Among the entries below, find the lines that hold the word "kolem" and report them.

Records from a collection:
#####

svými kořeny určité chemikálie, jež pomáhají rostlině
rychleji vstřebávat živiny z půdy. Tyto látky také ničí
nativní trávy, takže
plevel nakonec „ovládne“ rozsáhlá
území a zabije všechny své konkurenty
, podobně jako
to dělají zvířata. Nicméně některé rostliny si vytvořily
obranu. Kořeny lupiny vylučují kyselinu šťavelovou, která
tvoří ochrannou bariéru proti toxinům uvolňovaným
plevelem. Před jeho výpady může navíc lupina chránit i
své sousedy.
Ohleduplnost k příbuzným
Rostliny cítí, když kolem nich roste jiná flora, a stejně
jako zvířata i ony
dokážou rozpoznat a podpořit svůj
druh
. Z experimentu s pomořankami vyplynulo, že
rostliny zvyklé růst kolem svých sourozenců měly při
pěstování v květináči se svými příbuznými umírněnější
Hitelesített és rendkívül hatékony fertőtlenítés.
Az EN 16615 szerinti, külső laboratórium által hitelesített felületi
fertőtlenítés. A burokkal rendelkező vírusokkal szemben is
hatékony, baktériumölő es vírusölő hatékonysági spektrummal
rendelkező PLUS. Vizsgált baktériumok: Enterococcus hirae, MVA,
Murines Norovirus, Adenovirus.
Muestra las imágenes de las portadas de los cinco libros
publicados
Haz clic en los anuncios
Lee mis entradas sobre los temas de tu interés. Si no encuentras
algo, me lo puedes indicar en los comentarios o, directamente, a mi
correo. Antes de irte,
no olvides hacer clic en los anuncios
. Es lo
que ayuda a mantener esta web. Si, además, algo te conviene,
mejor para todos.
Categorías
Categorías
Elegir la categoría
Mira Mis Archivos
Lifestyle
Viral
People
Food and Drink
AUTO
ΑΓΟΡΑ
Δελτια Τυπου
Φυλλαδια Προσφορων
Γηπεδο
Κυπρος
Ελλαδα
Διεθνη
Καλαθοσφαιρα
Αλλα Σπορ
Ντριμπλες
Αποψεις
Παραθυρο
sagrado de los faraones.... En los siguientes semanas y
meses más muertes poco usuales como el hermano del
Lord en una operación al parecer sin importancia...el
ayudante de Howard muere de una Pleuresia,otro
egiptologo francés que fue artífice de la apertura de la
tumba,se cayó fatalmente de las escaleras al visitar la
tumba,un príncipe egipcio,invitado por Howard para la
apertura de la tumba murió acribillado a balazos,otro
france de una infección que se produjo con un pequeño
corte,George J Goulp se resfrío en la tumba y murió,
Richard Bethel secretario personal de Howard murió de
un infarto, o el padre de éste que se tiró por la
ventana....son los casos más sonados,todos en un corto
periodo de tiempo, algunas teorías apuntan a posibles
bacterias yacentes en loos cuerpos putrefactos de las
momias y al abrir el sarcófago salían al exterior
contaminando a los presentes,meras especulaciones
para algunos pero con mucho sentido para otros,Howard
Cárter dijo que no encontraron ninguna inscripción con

#####

Response for this exercise:
Rostliny cítí, když kolem nich roste jiná flora, a stejně
rostliny zvyklé růst kolem svých sourozenců měly při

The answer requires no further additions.